Rect.hack draws 2 rectangles instead of 1

Hi,
  I finished my Computer.hdl . All the test scripts were successfully run.
  But in the ComputerRect-external.tst and ComputerRect.tst instead of 1 rectangle  being drawn as explained by the script, I have 2 rectangle being drawn,  Heres an img of it .
Any clues as to where the bug may be.


Thanks,
  Sharan  

Update
According to fig 5.11, RAM[0] should be set to 50,  but my RAM[0] is set to 4. Everything else matches.

Thanks,
 Sharan

sharan013 wrote

Hi,
  I finished my Computer.hdl . All the test scripts were successfully run.
  But in the ComputerRect-external.tst and ComputerRect.tst instead of 1 rectangle  being drawn as explained by the script, I have 2 rectangle being drawn

It looks like you have an address decoding problem in your Memory.hdl chip.

Here is a test for Memory.hdl I've been working on that does some extensive address bit testing.
    Memory-new.tst
    Memory-new.cmp

If you can't find the problem, you can email me your CPU, Memory and Computer files I'll be happy to take a look at them.

--Mark

Hi,
 Thanks Mark, I fixed my Memory.hdl . I had missed corner case. Everything  things working fine. Thanks again.

 Is there any way to see how efficient your design is  ? ( No of Nand gates used). I was thinking of writing a program which will recursively find the total number of nand gates used by the design. Would that be useful for the community ?

You guys have done an awesome work with this. This is really cool.  I cant wait for the next part, Thanks again.

 Sahran

 

sharan013 wrote

Is there any way to see how efficient your design is  ? ( No of Nand gates used). I was thinking of writing a program which will recursively find the total number of nand gates used by the design. Would that be useful for the community ?

The tools don't provide any way to do this. I wrote a simple C program to do this for my implementation:
    nand = 1;
    not = nand;
    and = nand+not;
etc. to determine the number of Nands in each part. Search the forum for "gate count" to find related posts.

Trying to optimize 2-input Nand gate count isn't too useful. CMOS, the technology in most modern ICs has N-input "and-or-invert" and "or-and-input" as primitive gates (meaning 1 transistor switching time delay). Nand, Nor and Not are just degenerate cases of these gates.

The skill to learn from this course is abstraction and hierarchical design, not specifically design with Nands.

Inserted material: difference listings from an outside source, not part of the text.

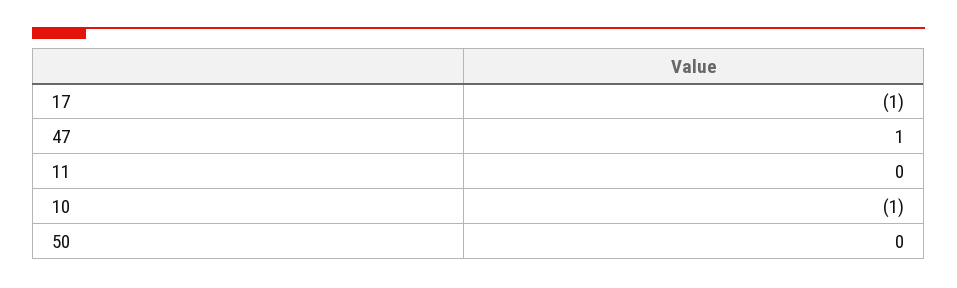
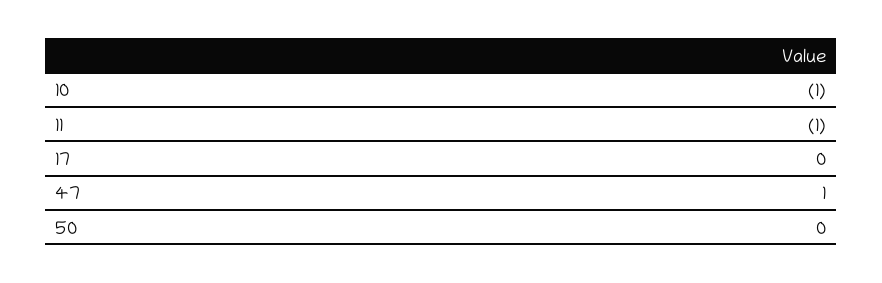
  {
-   "17": -1,
+   "17": 0,
    "47": 1,
-   "11": 0,
+   "11": -1,
    "10": -1,
    "50": 0
  }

You can spend way too much time trying to get just one more gate out of a design. Look what Koen and I managed to do with my all Nand ALU.

--Mark

It is probably too late for you, but in case others are interested, I wrote golf.rb for my study group. It runs in two different ways:

% ./golf.rb 01 | cut -f1,8 -d\|
gate\user : zenspider | itscaleb 
total     :       725 |     1603 

Not       :         1 |        1 
And       :         2 |        2 
Or        :         3 |        3 
Mux       :         4 |        8 
Xor       :         4 |        9 
DMux      :         5 |        5 
DMux4Way  :        15 |       15 
Not16     :        16 |       16 
Or8Way    :        21 |       21 
And16     :        32 |       32 
DMux8Way  :        35 |       35 
Or16      :        48 |       48 
Mux16     :        49 |      128 
Mux4Way16 :       147 |      384 
Mux8Way16 :       343 |      896 

Which gives you a user-by-user golf (ie, lower is better) score per chip.

% ./golf.rb zenspider/02/ALU.hdl 
Or              =  1 *   3 =   3
Not             = 17 *   1 =  17
And16           =  1 *  32 =  32
And             = 16 *   2 =  32
Or8Way          =  2 *  21 =  42
Not16           =  3 *  16 =  48
Add16           =  1 * 144 = 144
FullAdder       = 16 *   9 = 144
Mux16           =  6 *  49 = 294
ALU             =  1 * 564 = 564

Which gives you a detailed breakdown of a single chip.

The script is written specific to the way we set up our project (multiple people in one directory w/ golf.rb at the top), but can be easily tweaked for your setup.